Significant Relationship between the Awareness of the Code of Ethics and Organization Performance: Hypothesis (2) states that there is no relationship between the level of awareness of the code of ethics and organization performance. To test this, Pearson Product Moment Correlation was engaged, and from the result, the null hypothesis was rejected, while the alternate hypothesis which states that, there is a significant relationship between the level of awareness of the code of ethics and organization performance was accepted. This empirical finding is consistent with the result of a research carried out by Onyeaghala-Obioma et al. [43] whose study on “adherence to ethics and performance of business organizations”, revealed that there is a significant relationship between adherence to ethics and performance of business organizations.

Conclusion and Recommendations

Conclusion

The core of accounting profession in every organization is ethics. During the last decades, the ethical behaviour of firms and the potential effects of malfeasance on society have drawn the interest of several researchers across the globe.
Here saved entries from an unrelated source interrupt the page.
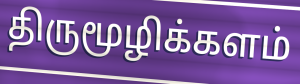
திருமூழிக்களம்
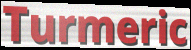
Turmeric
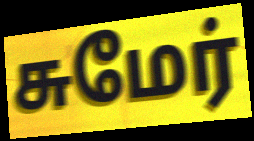
சுமேர்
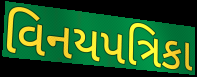
વિનયપત્રિકા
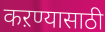
कऱण्यासाठी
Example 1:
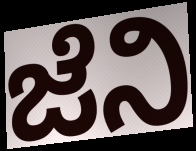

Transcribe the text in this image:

ಜೆನಿ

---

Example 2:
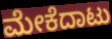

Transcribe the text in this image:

ಮೇಕೆದಾಟು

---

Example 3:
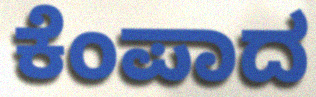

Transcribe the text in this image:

ಕೆಂಪಾದ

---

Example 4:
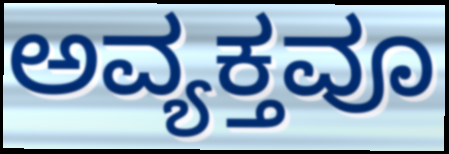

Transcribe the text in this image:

ಅವ್ಯಕ್ತವೂ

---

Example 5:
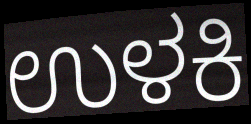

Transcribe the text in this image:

ಉಳಕಿ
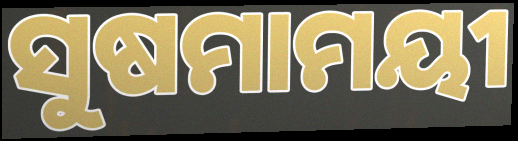
ସୁଷମାମୟୀ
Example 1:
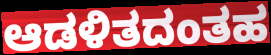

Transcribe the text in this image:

ಆಡಳಿತದಂತಹ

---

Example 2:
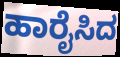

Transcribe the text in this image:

ಹಾರೈಸಿದ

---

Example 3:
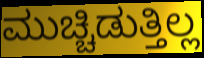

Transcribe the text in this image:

ಮುಚ್ಚಿಡುತ್ತಿಲ್ಲ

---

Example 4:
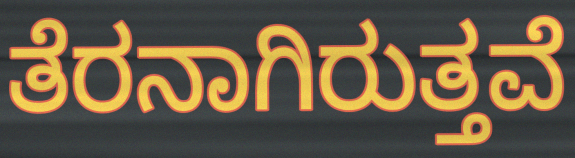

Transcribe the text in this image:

ತೆರನಾಗಿರುತ್ತವೆ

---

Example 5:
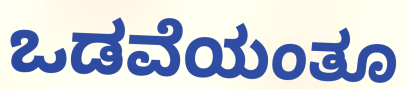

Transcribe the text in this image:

ಒಡವೆಯಂತೂ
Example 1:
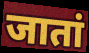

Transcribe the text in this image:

जातां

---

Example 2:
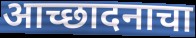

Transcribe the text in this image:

आच्छादनाचा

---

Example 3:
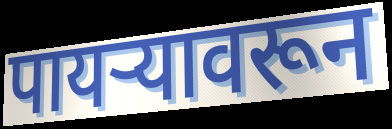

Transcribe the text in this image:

पायऱ्यावरून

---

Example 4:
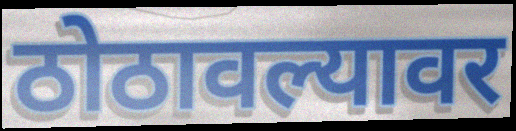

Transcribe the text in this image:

ठोठावल्यावर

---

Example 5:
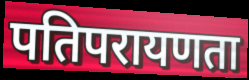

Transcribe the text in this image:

पतिपरायणता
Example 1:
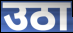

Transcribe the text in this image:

उठा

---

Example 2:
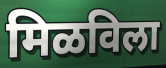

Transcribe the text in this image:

मिळविला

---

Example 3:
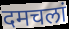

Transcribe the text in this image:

दमचलां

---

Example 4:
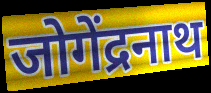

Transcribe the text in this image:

जोगेंद्रनाथ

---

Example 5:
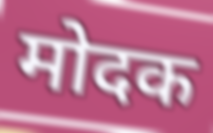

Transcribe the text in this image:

मोदक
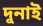
দুনাই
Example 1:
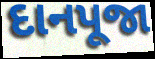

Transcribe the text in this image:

દાનપૂજા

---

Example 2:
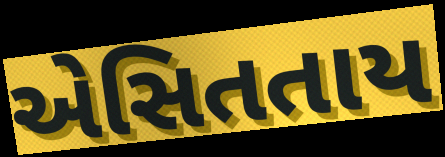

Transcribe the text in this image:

એસિતતાય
Recently, business ethics have attracted renewed attention as a result of the numerous corporate scandals like those of Enron, WorldCom, Arthur Anderson, Tyco International, WorldCom, Adelphi, Cadbury, Lever Brothers etc. In Nigeria, issues relating to manipulated contract in public parastatals, alteration of financial archives, embezzlement, deception, bank distress, etc. undoubtedly point toward an abuse of ethical principles in business financial reporting hence making this study an important discuss for researchers and the public.

This renewed attention is as a result of the presence of ethics even in most of these corporate organizations where fraud was perpetuated. This study therefore examined accounting ethics and organization performance in Lagos, Nigeria focusing on the accountants in the “Big 4”. Correlation analysis was used to verify statistically the results of the analysis of data gotten from the respondents. Results were analysed and suggested that accounting ethics is positively related to organization performance, although this relationship is weak. Thus, from the findings of this study, it was therefore concluded that accounting ethics has a positive effect on organization performance and as such should be well advocated for and monitored in Nigeria accounting organizations.
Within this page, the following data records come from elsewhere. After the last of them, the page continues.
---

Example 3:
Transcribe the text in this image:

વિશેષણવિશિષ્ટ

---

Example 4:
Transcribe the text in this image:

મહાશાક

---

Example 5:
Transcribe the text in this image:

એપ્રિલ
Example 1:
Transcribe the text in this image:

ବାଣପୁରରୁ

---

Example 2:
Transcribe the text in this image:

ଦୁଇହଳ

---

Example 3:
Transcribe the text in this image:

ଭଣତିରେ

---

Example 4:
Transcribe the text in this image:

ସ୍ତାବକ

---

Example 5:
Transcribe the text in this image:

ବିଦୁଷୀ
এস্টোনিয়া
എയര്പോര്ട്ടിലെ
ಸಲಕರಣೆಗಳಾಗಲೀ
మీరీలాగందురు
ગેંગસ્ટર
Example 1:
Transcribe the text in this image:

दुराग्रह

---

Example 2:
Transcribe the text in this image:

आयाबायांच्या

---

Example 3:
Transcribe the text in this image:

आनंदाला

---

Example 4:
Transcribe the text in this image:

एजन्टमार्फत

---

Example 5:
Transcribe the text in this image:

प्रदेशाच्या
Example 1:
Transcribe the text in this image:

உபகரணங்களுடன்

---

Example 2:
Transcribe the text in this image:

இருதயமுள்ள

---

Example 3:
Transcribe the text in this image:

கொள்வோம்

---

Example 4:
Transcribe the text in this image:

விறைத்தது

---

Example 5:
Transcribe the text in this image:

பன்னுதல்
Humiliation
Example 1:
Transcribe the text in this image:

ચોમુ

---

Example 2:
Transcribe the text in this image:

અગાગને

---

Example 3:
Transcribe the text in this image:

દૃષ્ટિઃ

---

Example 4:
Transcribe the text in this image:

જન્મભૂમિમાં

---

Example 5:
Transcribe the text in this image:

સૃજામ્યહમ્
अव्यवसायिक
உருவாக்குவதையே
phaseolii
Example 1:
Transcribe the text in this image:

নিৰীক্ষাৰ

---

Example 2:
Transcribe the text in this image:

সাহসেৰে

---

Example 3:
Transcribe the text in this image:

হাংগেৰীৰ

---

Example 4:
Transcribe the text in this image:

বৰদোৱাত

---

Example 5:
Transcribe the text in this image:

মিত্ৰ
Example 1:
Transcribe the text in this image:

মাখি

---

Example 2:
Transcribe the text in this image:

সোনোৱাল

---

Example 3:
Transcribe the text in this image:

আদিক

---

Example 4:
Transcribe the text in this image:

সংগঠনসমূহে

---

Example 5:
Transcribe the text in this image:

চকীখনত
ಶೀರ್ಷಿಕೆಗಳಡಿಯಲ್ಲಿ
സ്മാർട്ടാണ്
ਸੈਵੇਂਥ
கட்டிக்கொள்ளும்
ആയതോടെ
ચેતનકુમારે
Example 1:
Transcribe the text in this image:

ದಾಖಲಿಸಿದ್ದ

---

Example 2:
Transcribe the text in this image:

This study contributes to knowledge as it provided deep insight into a reason why ethics seem not to be promoted in organizations. The study provided insights on the ethics awareness level of accountants and auditors of the biggest accounting firms in the world. The findings of this study have significant policy implications for accounting standard setters in Nigeria, Financial Reporting Council of Nigeria (FRC) and accounting professional bodies in Nigeria such as Institute of Chartered Accountants of Nigeria and Association of National Accountants of Nigeria (ANAN) as it will help them come up with strategies of increasing ethics awareness and adherence in accounting organizations in Nigeria. This study is an improvement on several studies on ethics and organizational performance as several studies have over the years considered mainly the financial performance of organizations with little or no research on the non-financial performance of organizations. This study on the other hand examined the non-financial performance of organizations and examined how ethics affects this non-financial performance.

Recommendations

Based on the findings of this study, the following were recommended:

• Accounting ethics should be well established in Nigerian accounting organizations.
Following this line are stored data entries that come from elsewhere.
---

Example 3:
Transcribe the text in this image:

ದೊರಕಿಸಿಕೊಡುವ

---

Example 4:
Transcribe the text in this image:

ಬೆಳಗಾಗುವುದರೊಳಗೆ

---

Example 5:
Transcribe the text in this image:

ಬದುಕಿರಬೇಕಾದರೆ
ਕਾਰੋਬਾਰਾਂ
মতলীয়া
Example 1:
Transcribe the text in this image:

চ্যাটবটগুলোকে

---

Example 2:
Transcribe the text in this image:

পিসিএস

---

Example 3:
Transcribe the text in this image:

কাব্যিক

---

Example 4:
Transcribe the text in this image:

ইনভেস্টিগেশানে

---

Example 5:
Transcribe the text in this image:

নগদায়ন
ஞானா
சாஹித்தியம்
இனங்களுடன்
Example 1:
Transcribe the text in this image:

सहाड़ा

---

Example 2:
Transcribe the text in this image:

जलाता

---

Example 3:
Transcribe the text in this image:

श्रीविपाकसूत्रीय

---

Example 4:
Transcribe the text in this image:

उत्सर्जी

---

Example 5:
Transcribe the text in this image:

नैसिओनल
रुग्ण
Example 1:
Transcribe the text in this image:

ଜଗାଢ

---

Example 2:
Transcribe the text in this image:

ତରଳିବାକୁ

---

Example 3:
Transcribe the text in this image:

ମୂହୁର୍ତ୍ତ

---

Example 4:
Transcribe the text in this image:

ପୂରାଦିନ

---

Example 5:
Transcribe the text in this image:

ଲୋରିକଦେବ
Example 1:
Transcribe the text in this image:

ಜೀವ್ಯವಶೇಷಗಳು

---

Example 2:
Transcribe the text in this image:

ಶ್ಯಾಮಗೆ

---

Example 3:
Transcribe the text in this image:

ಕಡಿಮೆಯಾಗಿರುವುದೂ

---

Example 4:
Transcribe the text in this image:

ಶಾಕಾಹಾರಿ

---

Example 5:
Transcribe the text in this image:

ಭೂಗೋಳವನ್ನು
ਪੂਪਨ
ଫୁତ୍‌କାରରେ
• The motivation of staff should be on the increase as this will ensure effective compliance to ethical standards and codes.

• Organizations should ensure that their structure and cultures are aligned with ethical principles.

• There should be specific procedures to identify and deal with issues of ethical misconduct.

• Management or staffs who breach any code of ethics should be punished.

• Management of organizations should ensure that staffs are fully aware of the code of ethics, and observance of these codes should be enforced.